The City of Pearls Has a New Set of Gems to Offer - Its Sporting Queens
If the city’s sporting greats were men like Pullela Gopichand, Mohammad Azharuddin, VVS Laxman and CK Nayudu, the city now boasts of being home to female superstars like – PV Sindhu, Sania Mirza, Saina Nehwal, Mithali Raj to name a few.
While the male stars of the current generation are being looked up to, it is their female counterparts who have been inspirational to young girls in the city. (Representational image from Reuters)
Hyderabad: The city of Nizams and Biryani, is now on the global map for a different reason – producing India’s best female sporting talent.
If the city’s sporting greats were men like Pullela Gopichand, Mohammad Azharuddin, VVS Laxman and CK Nayudu, the city now boasts of being home to female superstars like – PV Sindhu, Sania Mirza, Saina Nehwal and Mithali Raj to name a few.
While the male stars of the current generation like Parupalli Kashyap and Kidambi Srikanth are being looked up to, it is their female counterparts who have been inspirational to young girls in the city.
In 1992, current India women cricket team captain Mithali Raj was the only girl at St John’s cricket academy.

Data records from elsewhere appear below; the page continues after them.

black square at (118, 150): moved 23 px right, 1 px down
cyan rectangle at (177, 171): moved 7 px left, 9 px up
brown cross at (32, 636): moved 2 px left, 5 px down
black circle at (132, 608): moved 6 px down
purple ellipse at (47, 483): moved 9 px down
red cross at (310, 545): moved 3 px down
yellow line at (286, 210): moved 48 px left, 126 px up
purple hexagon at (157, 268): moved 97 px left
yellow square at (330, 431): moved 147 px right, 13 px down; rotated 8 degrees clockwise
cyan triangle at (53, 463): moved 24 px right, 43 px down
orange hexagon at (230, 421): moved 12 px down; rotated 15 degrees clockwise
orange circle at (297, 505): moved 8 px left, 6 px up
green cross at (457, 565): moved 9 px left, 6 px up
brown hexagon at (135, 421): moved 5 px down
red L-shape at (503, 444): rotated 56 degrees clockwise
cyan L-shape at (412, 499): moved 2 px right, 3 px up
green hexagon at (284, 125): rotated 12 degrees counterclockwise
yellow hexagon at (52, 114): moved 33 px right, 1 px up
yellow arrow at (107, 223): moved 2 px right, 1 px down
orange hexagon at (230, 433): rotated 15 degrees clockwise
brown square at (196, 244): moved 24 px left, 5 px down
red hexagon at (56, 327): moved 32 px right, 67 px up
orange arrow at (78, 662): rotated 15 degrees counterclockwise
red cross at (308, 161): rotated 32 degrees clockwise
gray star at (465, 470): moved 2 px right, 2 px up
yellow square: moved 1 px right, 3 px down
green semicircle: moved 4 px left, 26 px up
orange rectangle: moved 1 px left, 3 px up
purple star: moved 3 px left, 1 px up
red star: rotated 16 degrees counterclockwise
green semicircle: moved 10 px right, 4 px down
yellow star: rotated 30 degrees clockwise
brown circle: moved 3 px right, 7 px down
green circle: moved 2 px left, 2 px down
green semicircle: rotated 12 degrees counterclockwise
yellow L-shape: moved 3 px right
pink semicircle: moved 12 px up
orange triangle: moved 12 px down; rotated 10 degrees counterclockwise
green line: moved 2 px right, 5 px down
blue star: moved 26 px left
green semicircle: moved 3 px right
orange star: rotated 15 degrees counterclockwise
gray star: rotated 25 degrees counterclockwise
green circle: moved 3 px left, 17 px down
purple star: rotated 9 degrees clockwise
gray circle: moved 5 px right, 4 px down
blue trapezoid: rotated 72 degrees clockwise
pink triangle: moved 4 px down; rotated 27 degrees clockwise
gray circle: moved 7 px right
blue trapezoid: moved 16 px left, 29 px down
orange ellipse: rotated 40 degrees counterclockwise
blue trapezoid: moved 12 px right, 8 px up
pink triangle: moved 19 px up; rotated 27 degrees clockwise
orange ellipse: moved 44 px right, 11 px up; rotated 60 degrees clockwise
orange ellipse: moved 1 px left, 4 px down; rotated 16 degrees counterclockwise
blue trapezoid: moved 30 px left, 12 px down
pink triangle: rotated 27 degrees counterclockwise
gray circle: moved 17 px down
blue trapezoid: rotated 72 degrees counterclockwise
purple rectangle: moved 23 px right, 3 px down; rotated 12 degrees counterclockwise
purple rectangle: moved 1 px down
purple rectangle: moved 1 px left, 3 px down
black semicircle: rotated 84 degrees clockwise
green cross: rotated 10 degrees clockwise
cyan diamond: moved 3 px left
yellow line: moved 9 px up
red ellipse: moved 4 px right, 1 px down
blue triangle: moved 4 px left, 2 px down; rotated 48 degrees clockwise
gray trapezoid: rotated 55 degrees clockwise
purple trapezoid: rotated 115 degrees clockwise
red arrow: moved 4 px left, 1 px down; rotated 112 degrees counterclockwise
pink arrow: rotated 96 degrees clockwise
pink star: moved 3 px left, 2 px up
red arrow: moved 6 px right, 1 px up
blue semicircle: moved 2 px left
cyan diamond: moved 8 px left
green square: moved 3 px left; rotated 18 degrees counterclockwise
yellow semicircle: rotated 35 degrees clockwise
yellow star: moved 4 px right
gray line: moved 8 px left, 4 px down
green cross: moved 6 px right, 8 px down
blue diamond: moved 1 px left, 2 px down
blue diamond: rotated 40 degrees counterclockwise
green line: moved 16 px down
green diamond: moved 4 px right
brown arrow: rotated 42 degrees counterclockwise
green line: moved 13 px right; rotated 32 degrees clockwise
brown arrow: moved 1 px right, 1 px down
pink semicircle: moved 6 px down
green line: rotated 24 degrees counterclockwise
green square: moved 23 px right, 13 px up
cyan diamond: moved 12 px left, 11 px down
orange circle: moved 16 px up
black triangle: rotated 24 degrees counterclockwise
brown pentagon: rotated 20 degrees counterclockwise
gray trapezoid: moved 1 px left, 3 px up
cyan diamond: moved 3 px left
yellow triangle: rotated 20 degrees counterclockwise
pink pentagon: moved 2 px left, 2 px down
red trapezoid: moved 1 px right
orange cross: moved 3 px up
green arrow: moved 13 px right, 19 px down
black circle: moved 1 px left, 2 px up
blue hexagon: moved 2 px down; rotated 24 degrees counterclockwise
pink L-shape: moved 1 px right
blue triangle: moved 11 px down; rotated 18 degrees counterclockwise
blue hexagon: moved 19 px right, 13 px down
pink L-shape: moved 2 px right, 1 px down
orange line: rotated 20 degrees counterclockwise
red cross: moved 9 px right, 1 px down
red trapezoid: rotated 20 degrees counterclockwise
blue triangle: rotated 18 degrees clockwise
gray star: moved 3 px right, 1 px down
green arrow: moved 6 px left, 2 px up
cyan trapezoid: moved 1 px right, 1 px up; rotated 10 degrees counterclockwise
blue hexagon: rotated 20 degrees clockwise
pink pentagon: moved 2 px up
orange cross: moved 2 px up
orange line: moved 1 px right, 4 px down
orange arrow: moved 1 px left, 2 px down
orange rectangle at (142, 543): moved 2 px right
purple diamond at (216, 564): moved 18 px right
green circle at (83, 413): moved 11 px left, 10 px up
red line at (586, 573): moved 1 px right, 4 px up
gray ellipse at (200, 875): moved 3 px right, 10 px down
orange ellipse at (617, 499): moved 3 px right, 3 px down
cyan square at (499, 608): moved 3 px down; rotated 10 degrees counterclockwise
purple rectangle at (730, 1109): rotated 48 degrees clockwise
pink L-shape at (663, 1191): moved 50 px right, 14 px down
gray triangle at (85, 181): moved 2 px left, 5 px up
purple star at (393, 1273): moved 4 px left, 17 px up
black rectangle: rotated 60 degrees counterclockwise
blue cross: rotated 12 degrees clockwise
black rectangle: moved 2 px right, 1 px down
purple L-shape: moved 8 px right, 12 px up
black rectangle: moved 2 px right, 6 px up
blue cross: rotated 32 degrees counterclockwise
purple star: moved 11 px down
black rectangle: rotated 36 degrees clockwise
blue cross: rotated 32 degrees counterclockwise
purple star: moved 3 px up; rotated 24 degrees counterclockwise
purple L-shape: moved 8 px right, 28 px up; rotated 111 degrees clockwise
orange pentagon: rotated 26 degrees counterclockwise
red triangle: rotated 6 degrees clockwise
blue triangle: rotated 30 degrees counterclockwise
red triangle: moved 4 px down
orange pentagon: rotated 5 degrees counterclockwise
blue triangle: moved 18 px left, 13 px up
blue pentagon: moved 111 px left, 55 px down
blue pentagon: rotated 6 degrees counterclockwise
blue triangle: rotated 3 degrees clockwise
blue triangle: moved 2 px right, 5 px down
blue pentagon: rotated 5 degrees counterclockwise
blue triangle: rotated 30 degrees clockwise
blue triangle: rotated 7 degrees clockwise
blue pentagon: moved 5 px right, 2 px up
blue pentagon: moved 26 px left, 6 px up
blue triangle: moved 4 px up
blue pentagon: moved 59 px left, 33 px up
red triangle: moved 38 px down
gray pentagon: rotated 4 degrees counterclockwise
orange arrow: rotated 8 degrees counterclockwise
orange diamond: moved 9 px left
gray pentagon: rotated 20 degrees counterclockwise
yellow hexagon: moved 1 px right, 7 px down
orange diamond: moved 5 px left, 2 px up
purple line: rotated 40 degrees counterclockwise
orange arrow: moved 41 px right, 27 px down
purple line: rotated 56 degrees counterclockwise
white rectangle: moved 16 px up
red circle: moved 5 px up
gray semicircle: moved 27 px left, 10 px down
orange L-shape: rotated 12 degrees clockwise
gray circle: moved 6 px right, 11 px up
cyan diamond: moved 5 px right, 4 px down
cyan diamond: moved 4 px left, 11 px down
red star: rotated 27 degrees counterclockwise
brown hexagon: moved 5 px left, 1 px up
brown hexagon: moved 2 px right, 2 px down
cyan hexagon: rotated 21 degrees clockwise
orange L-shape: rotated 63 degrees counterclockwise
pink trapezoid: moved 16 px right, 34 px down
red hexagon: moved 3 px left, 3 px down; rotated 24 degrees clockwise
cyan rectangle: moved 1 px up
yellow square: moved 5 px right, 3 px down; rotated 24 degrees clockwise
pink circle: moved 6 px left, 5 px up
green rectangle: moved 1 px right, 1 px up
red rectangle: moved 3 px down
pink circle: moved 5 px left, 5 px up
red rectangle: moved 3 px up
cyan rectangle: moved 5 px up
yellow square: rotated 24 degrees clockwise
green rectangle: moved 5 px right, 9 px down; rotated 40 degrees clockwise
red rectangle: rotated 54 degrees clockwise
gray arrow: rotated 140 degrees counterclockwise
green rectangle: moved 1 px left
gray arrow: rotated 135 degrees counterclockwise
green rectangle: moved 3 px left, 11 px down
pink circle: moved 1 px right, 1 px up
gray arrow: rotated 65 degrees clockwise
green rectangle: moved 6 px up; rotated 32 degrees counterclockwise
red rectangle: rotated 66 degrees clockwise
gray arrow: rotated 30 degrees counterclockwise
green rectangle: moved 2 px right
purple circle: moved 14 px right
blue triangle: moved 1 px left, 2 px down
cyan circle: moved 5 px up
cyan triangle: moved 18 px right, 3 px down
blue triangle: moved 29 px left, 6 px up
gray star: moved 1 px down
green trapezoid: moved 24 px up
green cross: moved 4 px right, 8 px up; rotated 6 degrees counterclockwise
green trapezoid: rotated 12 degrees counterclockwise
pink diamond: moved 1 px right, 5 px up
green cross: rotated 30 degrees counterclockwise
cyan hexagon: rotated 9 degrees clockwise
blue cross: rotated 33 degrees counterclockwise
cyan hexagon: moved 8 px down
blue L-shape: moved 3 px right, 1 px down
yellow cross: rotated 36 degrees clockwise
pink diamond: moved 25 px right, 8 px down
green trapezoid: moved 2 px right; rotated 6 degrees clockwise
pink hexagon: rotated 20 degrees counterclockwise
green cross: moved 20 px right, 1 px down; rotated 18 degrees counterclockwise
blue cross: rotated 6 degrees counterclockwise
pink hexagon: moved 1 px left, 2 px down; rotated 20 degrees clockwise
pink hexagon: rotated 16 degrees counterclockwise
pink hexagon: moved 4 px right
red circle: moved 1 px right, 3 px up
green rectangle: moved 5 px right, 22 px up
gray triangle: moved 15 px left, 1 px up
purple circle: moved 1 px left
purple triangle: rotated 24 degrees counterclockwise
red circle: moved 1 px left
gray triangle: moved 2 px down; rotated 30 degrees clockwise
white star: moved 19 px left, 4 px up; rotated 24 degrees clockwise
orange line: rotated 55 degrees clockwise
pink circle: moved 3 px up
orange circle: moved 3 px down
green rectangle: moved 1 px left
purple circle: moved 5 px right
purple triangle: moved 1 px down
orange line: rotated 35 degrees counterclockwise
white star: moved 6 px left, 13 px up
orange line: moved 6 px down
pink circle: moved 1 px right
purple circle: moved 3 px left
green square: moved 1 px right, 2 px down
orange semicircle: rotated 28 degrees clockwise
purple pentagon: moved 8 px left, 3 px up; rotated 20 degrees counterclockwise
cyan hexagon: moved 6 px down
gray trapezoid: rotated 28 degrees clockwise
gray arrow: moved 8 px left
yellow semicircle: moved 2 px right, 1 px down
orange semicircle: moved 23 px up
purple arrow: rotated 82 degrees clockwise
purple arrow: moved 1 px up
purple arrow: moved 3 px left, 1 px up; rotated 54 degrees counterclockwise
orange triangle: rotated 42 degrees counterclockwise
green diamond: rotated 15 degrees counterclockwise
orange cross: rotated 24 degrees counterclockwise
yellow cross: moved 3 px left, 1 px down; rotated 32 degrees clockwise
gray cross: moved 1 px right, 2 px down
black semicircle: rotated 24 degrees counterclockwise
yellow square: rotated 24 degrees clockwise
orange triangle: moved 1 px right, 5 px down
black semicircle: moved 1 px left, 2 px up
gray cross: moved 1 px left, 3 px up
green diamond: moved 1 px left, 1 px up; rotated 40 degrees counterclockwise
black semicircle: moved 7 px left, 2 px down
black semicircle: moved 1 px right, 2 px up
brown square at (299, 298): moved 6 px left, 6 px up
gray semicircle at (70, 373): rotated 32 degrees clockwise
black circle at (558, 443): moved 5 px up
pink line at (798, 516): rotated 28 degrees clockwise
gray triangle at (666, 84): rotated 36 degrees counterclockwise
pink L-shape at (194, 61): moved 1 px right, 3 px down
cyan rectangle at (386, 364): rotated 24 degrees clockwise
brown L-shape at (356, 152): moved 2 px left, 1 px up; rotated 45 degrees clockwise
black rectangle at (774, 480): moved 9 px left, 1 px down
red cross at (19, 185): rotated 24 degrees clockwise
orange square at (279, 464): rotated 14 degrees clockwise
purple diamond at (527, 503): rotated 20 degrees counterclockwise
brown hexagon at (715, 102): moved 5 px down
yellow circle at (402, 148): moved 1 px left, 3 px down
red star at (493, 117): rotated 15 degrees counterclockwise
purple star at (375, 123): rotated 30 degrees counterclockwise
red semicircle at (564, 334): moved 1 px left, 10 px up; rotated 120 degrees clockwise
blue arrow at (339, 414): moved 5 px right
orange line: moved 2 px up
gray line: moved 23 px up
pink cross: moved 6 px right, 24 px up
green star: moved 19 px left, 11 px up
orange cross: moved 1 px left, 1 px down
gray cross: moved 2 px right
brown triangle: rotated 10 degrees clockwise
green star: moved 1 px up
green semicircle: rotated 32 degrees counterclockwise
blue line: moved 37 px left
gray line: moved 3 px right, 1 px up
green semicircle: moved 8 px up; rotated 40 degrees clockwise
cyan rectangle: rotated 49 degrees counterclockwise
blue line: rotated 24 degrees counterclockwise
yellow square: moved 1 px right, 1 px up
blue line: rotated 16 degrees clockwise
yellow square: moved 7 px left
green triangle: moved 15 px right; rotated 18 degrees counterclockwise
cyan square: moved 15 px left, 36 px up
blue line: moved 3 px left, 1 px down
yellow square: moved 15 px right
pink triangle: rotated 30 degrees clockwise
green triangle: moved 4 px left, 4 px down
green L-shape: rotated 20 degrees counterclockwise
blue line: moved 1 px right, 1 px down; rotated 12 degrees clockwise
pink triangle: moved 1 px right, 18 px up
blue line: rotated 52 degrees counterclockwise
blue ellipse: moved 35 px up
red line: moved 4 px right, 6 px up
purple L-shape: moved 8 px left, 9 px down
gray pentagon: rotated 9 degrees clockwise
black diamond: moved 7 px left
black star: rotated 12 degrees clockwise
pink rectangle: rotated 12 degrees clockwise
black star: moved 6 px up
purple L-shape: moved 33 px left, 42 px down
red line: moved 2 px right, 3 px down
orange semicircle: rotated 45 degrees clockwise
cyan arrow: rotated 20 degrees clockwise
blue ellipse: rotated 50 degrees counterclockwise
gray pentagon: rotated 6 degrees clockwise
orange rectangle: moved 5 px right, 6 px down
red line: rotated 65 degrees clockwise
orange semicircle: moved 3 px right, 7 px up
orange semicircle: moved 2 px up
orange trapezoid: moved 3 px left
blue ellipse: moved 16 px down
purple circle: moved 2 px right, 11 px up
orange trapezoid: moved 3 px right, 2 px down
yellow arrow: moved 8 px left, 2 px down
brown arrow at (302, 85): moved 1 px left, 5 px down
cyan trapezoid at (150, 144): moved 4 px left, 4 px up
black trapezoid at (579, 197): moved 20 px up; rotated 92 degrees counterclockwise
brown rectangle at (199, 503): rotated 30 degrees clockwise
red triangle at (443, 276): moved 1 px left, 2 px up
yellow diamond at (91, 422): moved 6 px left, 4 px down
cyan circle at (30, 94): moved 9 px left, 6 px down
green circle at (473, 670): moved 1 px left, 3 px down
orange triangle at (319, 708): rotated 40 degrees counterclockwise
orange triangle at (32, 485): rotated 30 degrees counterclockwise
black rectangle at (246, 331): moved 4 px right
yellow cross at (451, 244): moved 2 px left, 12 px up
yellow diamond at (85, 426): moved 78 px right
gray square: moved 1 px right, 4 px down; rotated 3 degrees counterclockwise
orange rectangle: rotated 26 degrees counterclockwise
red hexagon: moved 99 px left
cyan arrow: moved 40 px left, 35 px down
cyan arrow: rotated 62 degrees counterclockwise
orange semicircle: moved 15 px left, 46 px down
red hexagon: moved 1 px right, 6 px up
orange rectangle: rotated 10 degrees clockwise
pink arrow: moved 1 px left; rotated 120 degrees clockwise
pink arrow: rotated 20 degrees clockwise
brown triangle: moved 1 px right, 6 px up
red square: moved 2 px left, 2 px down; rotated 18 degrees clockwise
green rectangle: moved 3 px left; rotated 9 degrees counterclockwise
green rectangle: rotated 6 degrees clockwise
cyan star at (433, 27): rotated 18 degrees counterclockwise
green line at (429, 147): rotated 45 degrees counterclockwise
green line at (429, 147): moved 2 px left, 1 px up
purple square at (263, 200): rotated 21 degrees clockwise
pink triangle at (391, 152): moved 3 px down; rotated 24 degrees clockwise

In 2017, the camp has about 20 girls dreaming of representing their country. “Today, there is a dedicated girl’s camp. The girls play against the boys and the latter do not have it easy. During summer vacations, the number of girls choosing to come to our camp goes up considerably. Mindsets have changed. More girls are picking up the bat and their families are supporting them,” said coach Jyothiprasad, who was Mithali’s first mentor.
12-year-old Trisha already has her eyes set on being the world’s best cricketer. “I started playing when I was 4-years-old. Mithali didi and the entire team have been a huge inspiration to me. I have played in the under-16, under-19, south zone under-19 and the under-23 team. One day I will represent India,” said the all-rounder.
Trisha (C) with coach Jyothiprasad (L) and coach RSR Murthy
Talking to CNN-News18 on the changing order, Mithali’s father Dorai Raj said, “We definitely do see a change. The girls in our colony are closely following every cricket match and come to us to talk about the result and Mithali’s performance. If they dedicate themselves and practice hard enough, the girls can play for India.”
Recently, as part of a campaign against gender discrimination in India, Sania Mirza's father Imran Mirza said he was proud to be known as Sania's dad.
"My daughters chose their own careers. Completely their own decision. In 1991, a 5-year-old Sania used to accompany me to the tennis court. Her cousins bullied her and told her that it was a game for boys. Over the years many people came to me to tell me that Sania should not be playing a sport but we did not share their view,” said the proud father.
As sports takes over the city of pearls, its young women are the ones leading the charge.